Task to complete: Transcribe all of the records below word for word, omitting the pictures.

(Data excerpts)
———

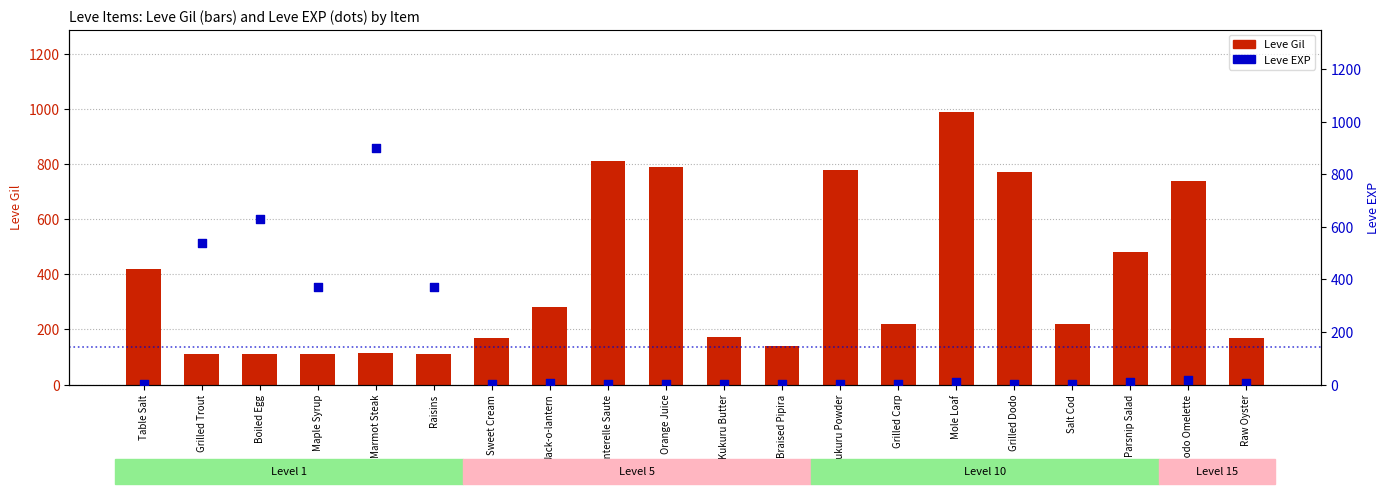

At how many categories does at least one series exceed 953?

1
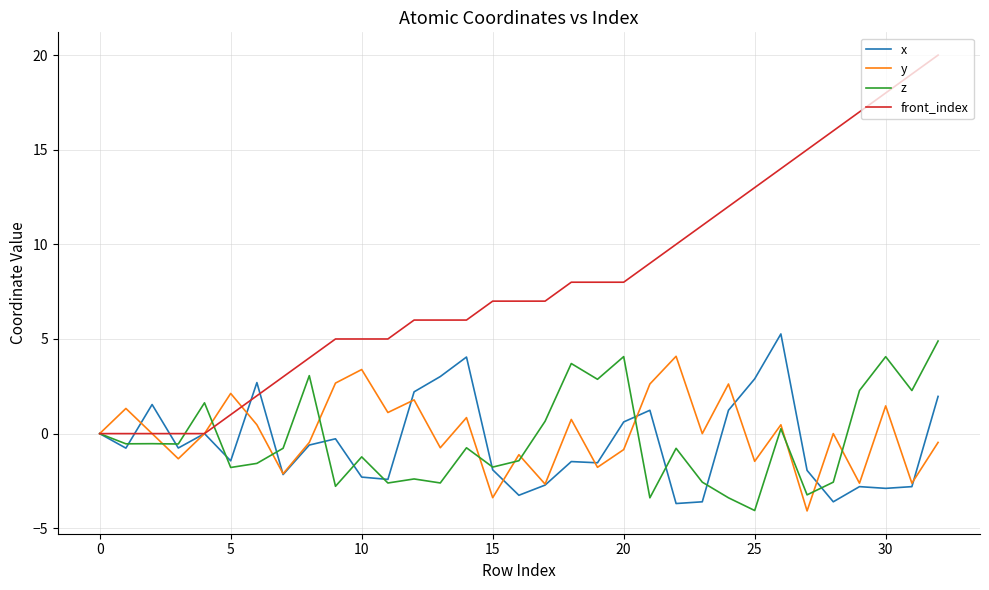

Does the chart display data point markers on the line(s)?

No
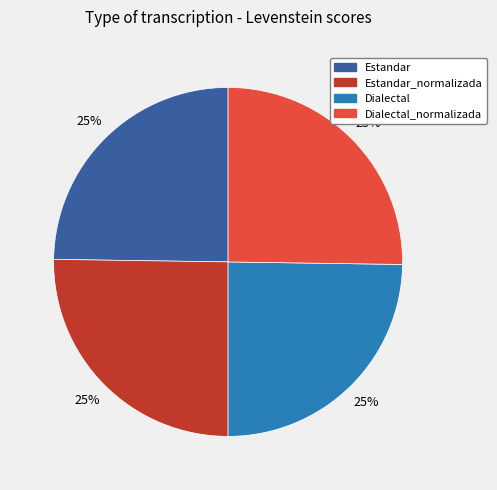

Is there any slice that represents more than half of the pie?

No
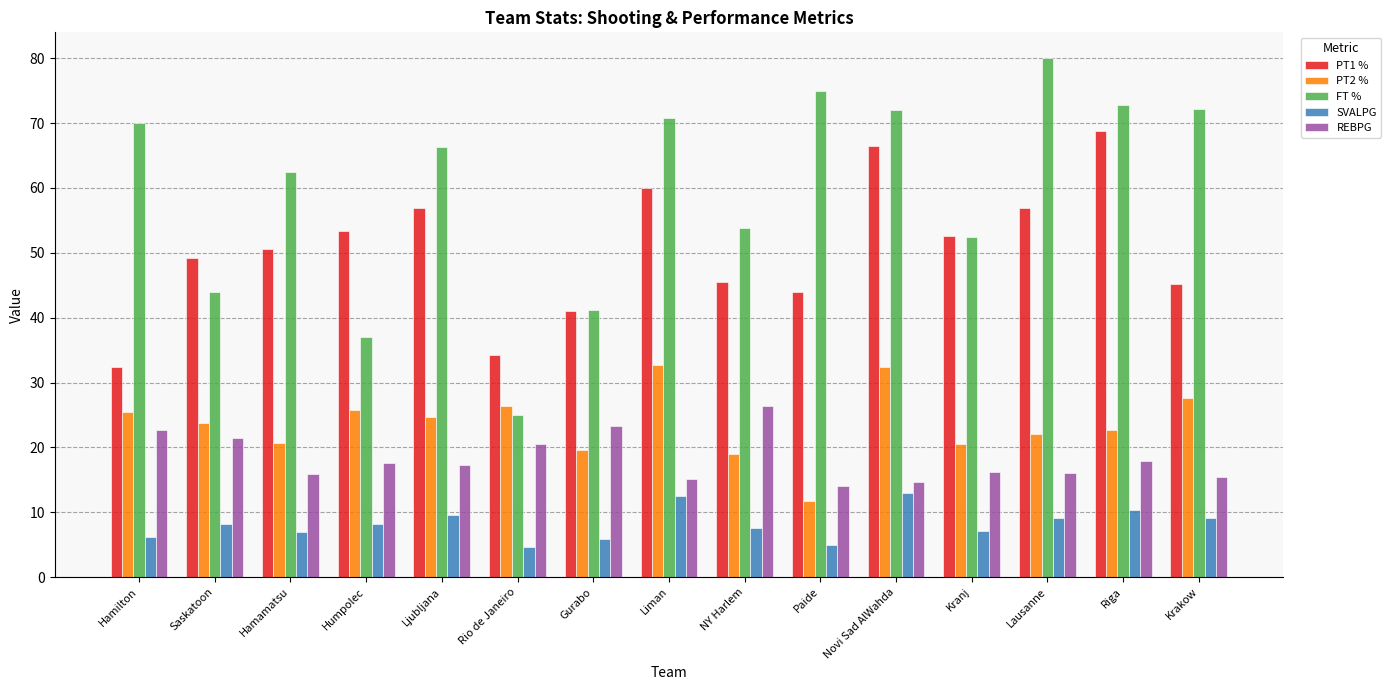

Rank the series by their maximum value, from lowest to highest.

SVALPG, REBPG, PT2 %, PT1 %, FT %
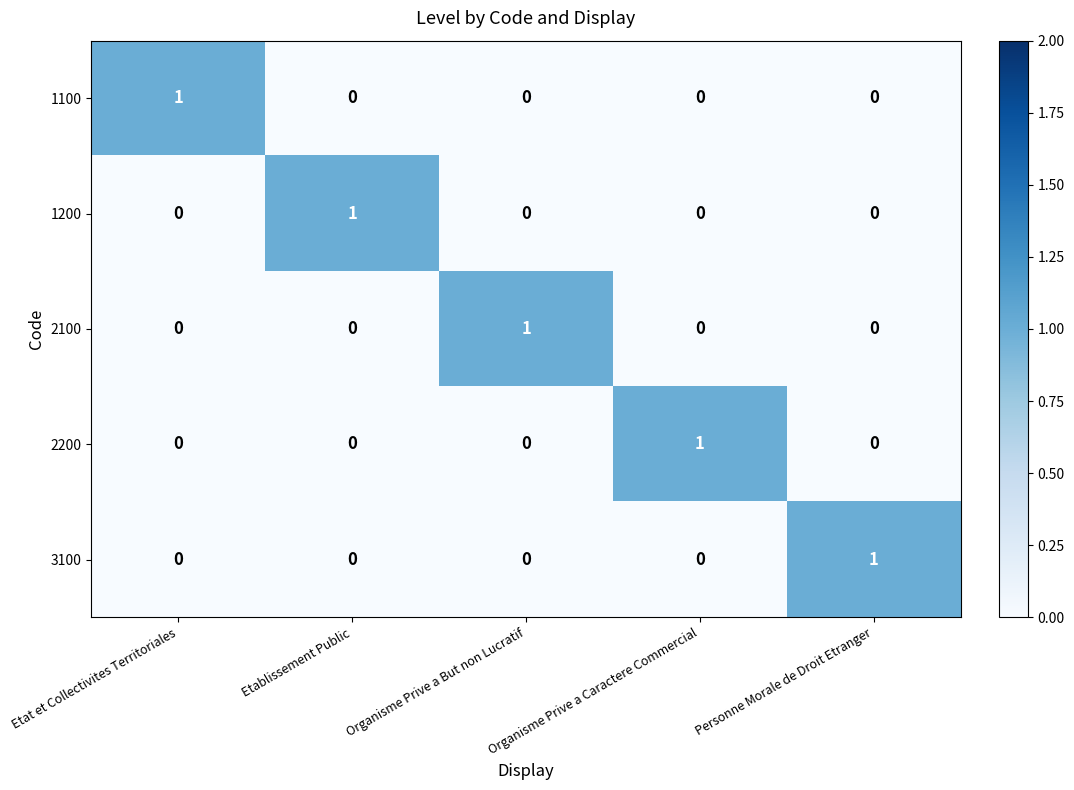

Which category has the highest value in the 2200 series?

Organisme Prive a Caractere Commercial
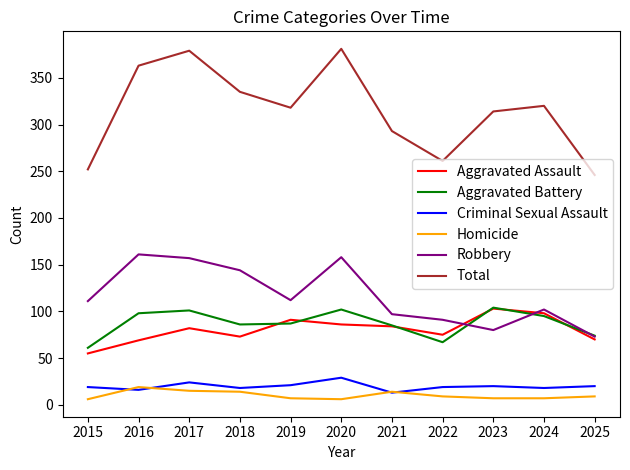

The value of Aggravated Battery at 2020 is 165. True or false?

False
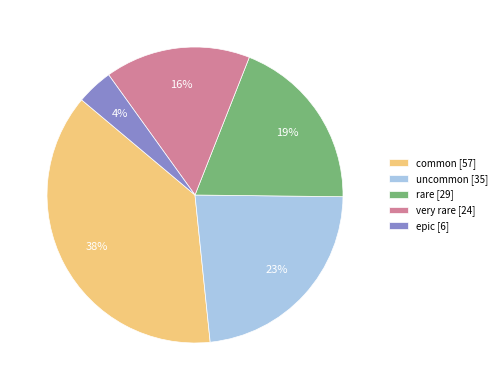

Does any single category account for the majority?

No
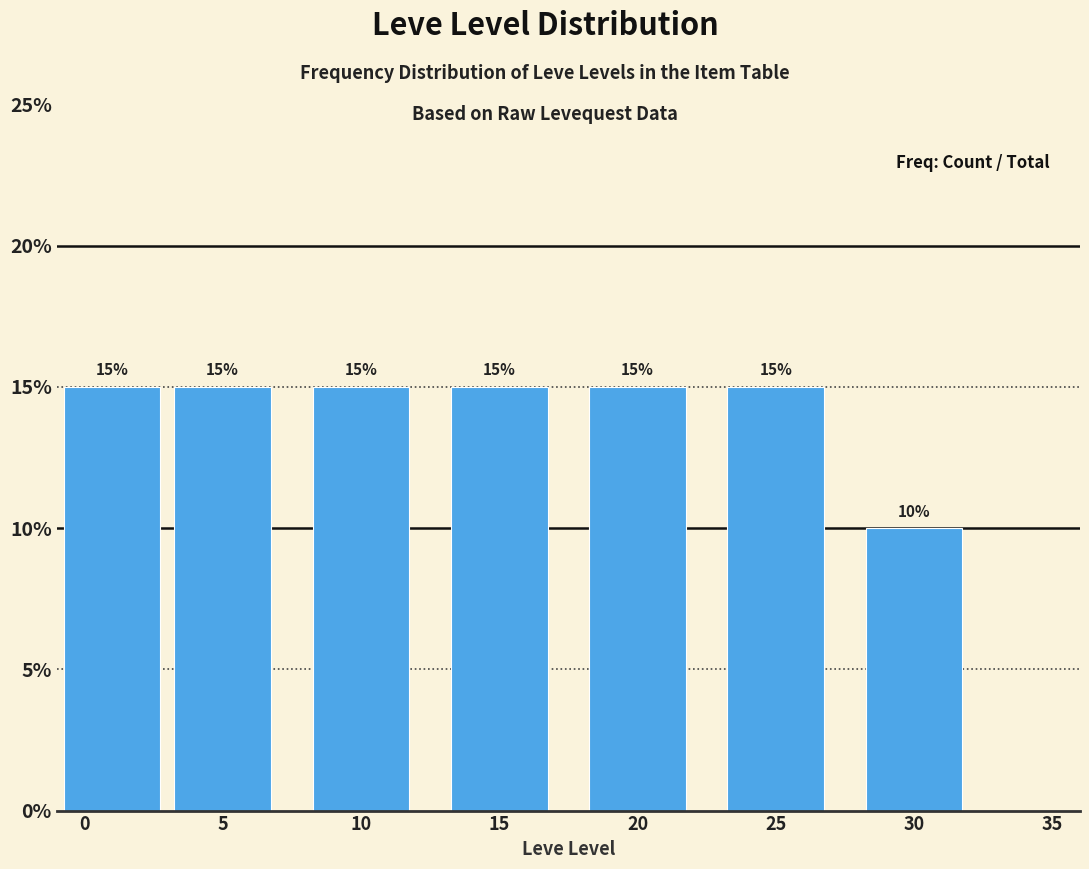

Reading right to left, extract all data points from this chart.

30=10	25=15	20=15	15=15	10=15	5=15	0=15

———

Response:
At how many categories does at least one series exceed 953?

1

Does the chart display data point markers on the line(s)?

No

Is there any slice that represents more than half of the pie?

No

Rank the series by their maximum value, from lowest to highest.

SVALPG, REBPG, PT2 %, PT1 %, FT %

Which category has the highest value in the 2200 series?

Organisme Prive a Caractere Commercial

The value of Aggravated Battery at 2020 is 165. True or false?

False

Does any single category account for the majority?

No

Reading right to left, extract all data points from this chart.

30=10	25=15	20=15	15=15	10=15	5=15	0=15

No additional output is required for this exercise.